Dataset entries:
***

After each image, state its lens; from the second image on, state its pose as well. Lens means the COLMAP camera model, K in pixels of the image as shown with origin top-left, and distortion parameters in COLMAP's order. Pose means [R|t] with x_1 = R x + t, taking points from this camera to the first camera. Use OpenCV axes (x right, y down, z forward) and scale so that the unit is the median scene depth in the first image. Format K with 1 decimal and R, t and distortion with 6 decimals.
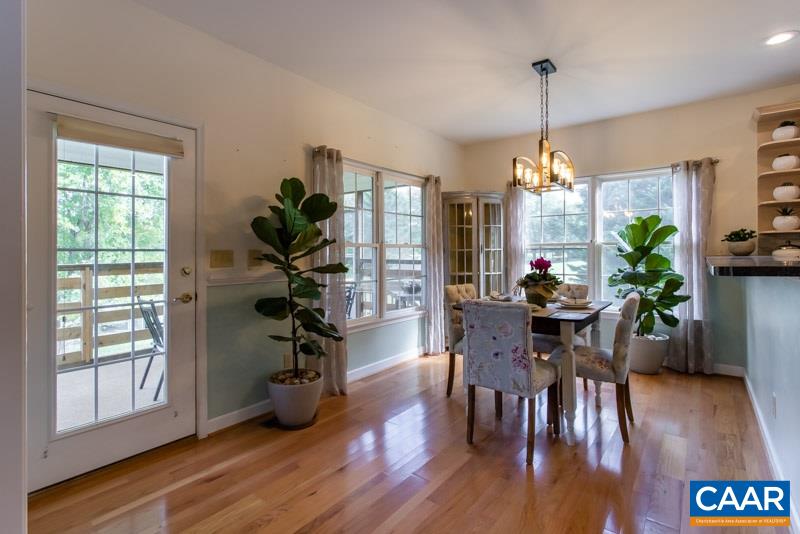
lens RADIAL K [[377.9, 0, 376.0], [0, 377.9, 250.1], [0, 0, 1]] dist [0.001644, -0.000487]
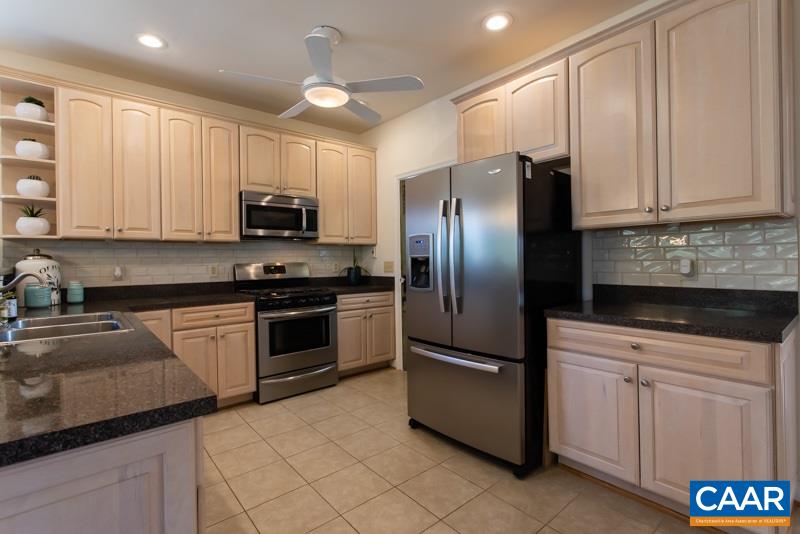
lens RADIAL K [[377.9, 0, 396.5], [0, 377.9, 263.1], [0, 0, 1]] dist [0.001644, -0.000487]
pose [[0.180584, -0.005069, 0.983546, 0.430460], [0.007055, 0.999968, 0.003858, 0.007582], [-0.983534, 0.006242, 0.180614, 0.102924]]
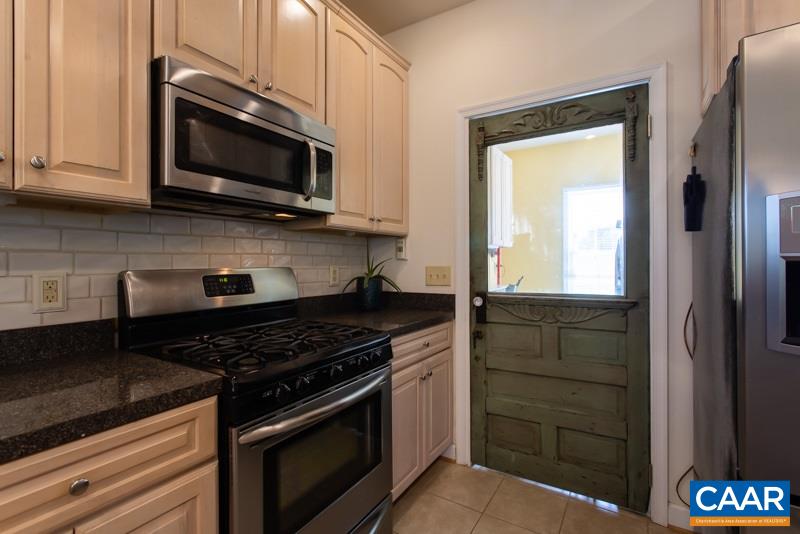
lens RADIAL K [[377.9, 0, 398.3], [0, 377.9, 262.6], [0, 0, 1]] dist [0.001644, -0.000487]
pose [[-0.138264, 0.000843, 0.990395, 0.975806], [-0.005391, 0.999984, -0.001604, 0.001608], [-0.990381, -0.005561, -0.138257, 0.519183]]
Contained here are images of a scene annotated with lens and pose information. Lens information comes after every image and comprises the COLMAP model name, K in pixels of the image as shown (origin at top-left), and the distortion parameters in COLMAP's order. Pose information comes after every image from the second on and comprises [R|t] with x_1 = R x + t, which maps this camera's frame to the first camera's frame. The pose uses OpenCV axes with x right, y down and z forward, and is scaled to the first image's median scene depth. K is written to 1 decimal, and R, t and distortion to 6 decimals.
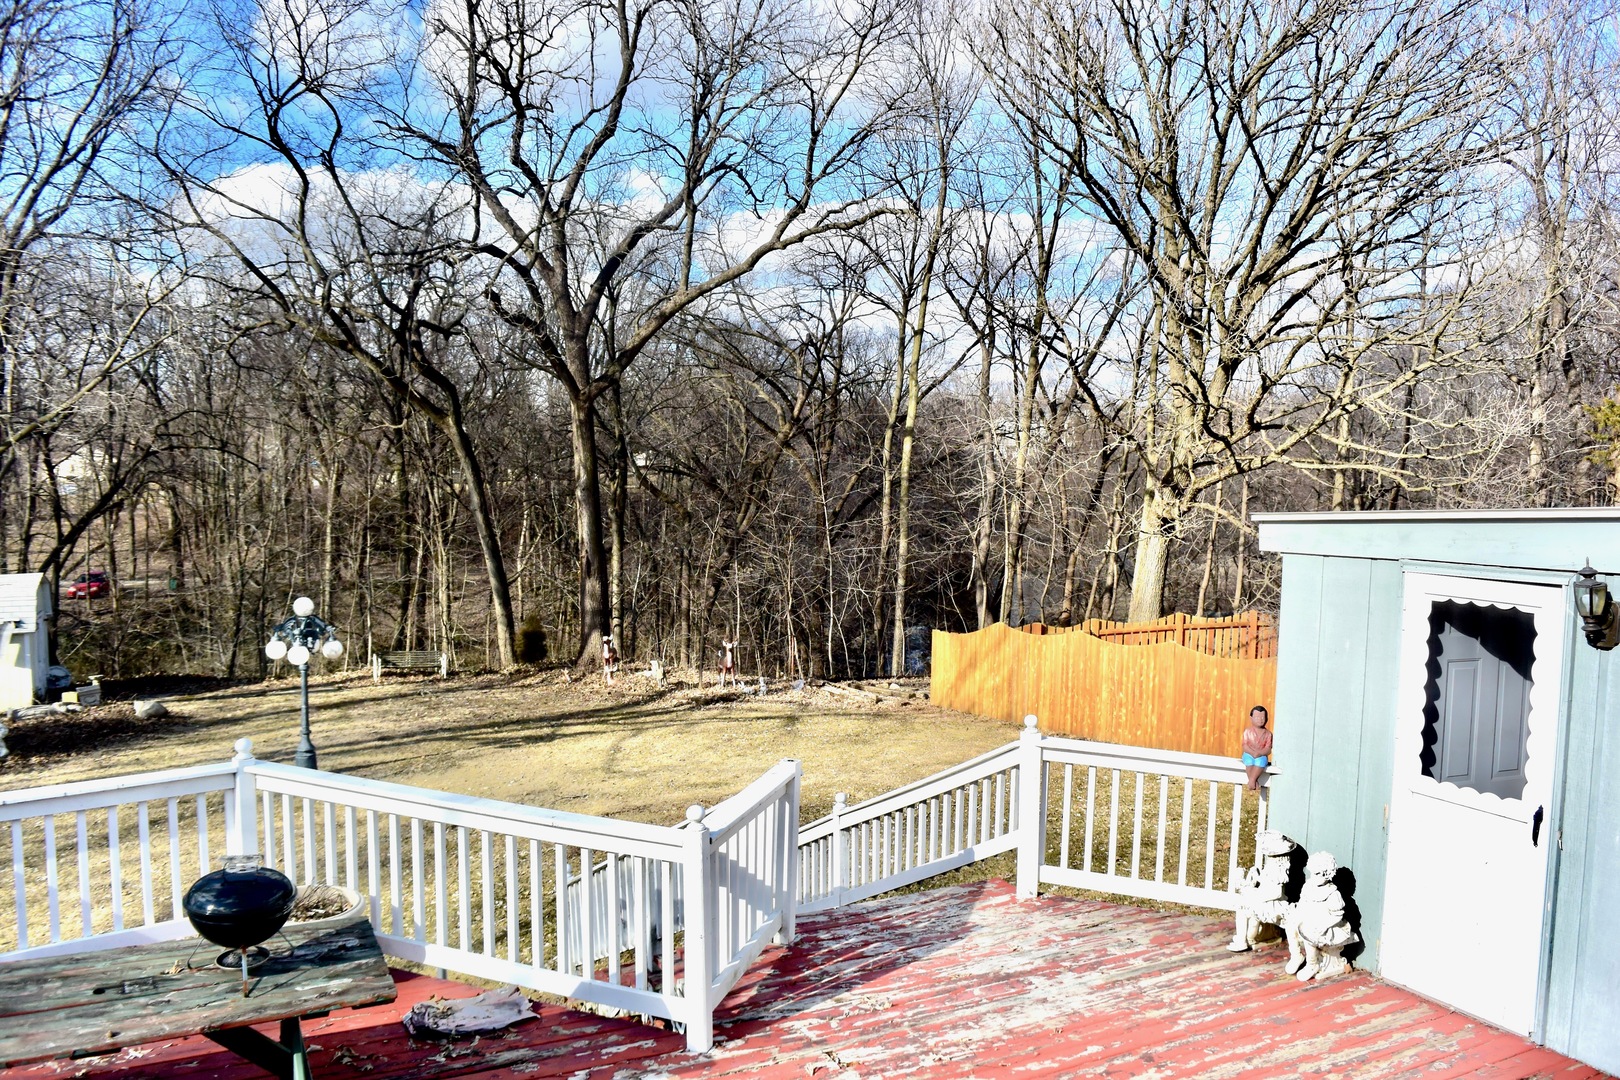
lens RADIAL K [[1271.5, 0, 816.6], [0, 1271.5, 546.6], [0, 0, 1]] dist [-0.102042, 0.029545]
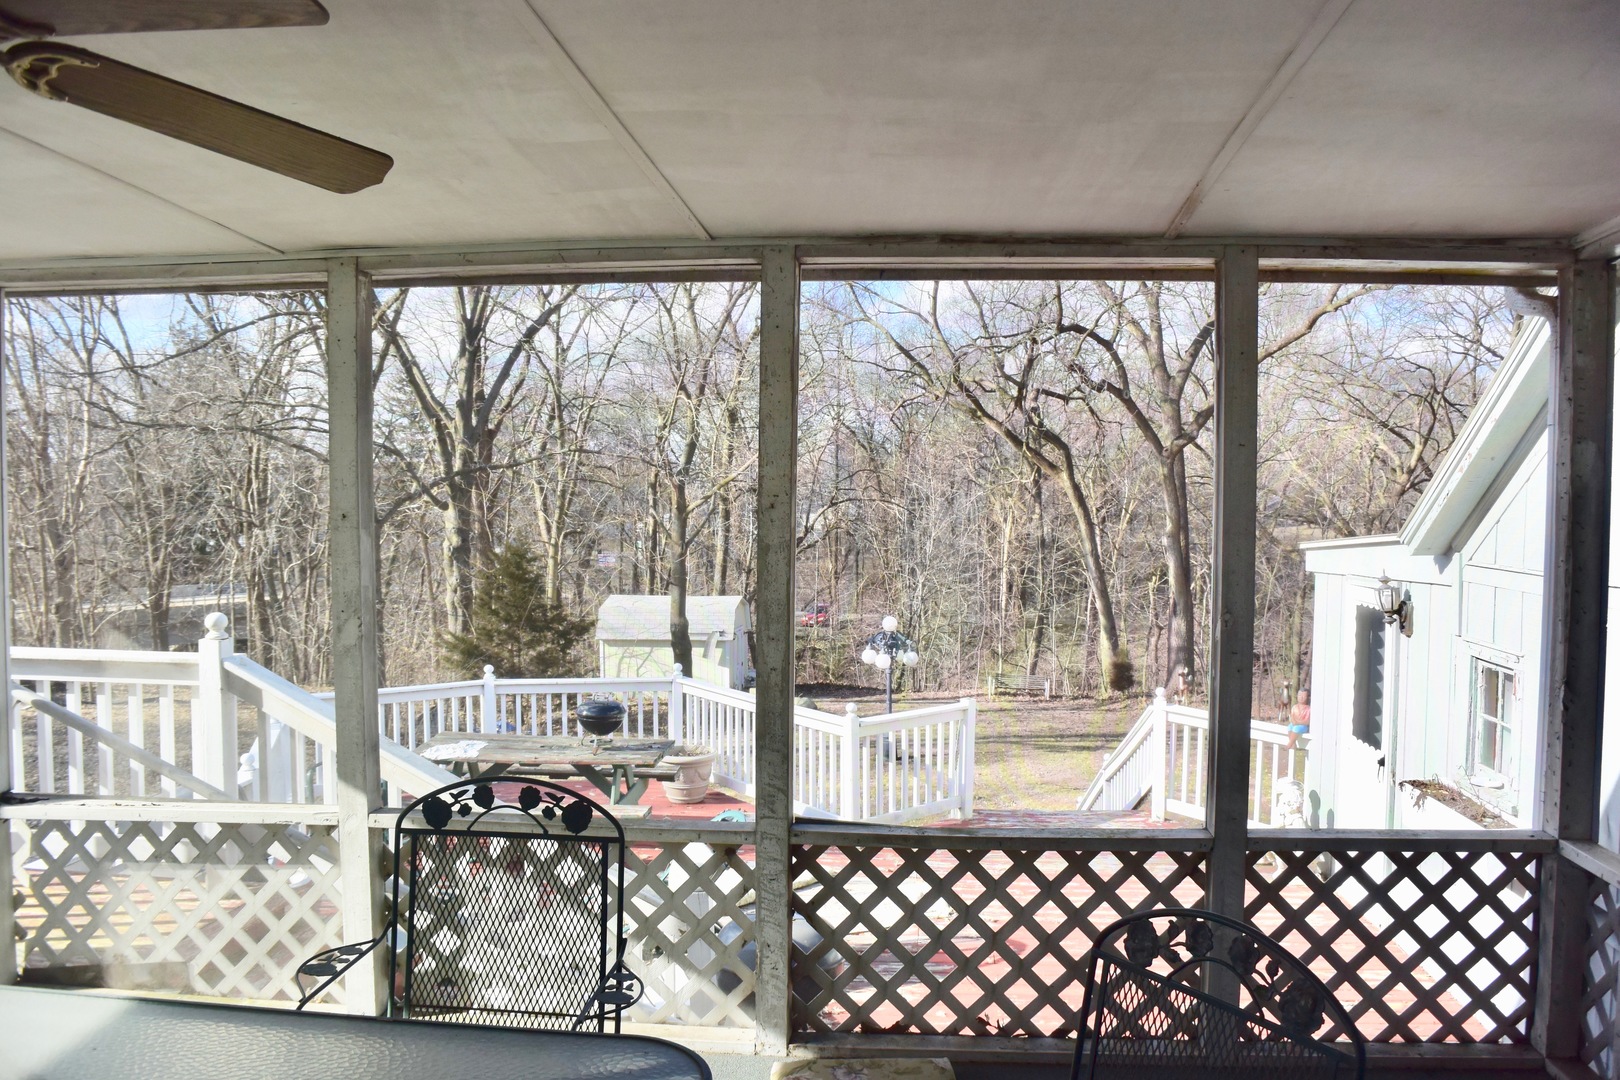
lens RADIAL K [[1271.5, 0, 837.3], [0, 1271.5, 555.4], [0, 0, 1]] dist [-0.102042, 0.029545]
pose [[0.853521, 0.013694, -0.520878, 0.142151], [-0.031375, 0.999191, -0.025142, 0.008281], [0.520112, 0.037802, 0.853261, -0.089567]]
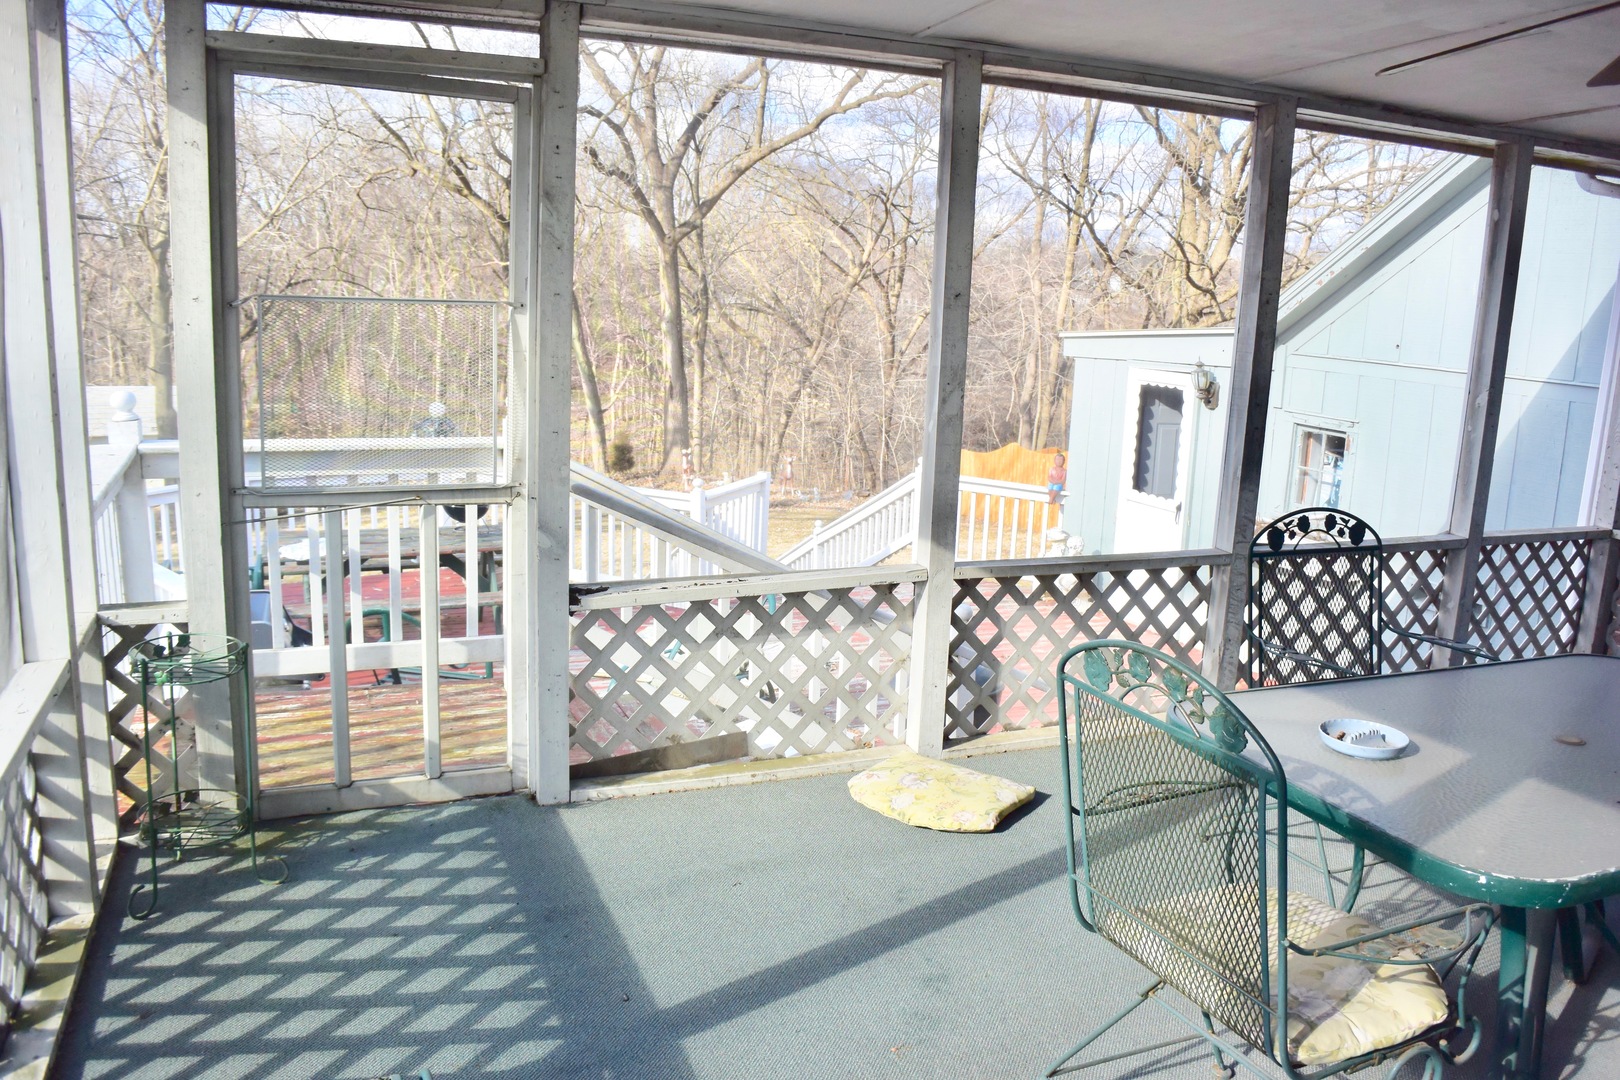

***

Exercise description:
Convert every line of the items above into a JSON list of strings with one string per line, leaving out blank lines and the pictures.

Response to the exercise:
[
  "After each image, state its lens; from the second image on, state its pose as well. Lens means the COLMAP camera model, K in pixels of the image as shown with origin top-left, and distortion parameters in COLMAP's order. Pose means [R|t] with x_1 = R x + t, taking points from this camera to the first camera. Use OpenCV axes (x right, y down, z forward) and scale so that the unit is the median scene depth in the first image. Format K with 1 decimal and R, t and distortion with 6 decimals.",
  "lens RADIAL K [[377.9, 0, 376.0], [0, 377.9, 250.1], [0, 0, 1]] dist [0.001644, -0.000487]",
  "lens RADIAL K [[377.9, 0, 396.5], [0, 377.9, 263.1], [0, 0, 1]] dist [0.001644, -0.000487]",
  "pose [[0.180584, -0.005069, 0.983546, 0.430460], [0.007055, 0.999968, 0.003858, 0.007582], [-0.983534, 0.006242, 0.180614, 0.102924]]",
  "lens RADIAL K [[377.9, 0, 398.3], [0, 377.9, 262.6], [0, 0, 1]] dist [0.001644, -0.000487]",
  "pose [[-0.138264, 0.000843, 0.990395, 0.975806], [-0.005391, 0.999984, -0.001604, 0.001608], [-0.990381, -0.005561, -0.138257, 0.519183]]",
  "Contained here are images of a scene annotated with lens and pose information. Lens information comes after every image and comprises the COLMAP model name, K in pixels of the image as shown (origin at top-left), and the distortion parameters in COLMAP's order. Pose information comes after every image from the second on and comprises [R|t] with x_1 = R x + t, which maps this camera's frame to the first camera's frame. The pose uses OpenCV axes with x right, y down and z forward, and is scaled to the first image's median scene depth. K is written to 1 decimal, and R, t and distortion to 6 decimals.",
  "lens RADIAL K [[1271.5, 0, 816.6], [0, 1271.5, 546.6], [0, 0, 1]] dist [-0.102042, 0.029545]",
  "lens RADIAL K [[1271.5, 0, 837.3], [0, 1271.5, 555.4], [0, 0, 1]] dist [-0.102042, 0.029545]",
  "pose [[0.853521, 0.013694, -0.520878, 0.142151], [-0.031375, 0.999191, -0.025142, 0.008281], [0.520112, 0.037802, 0.853261, -0.089567]]"
]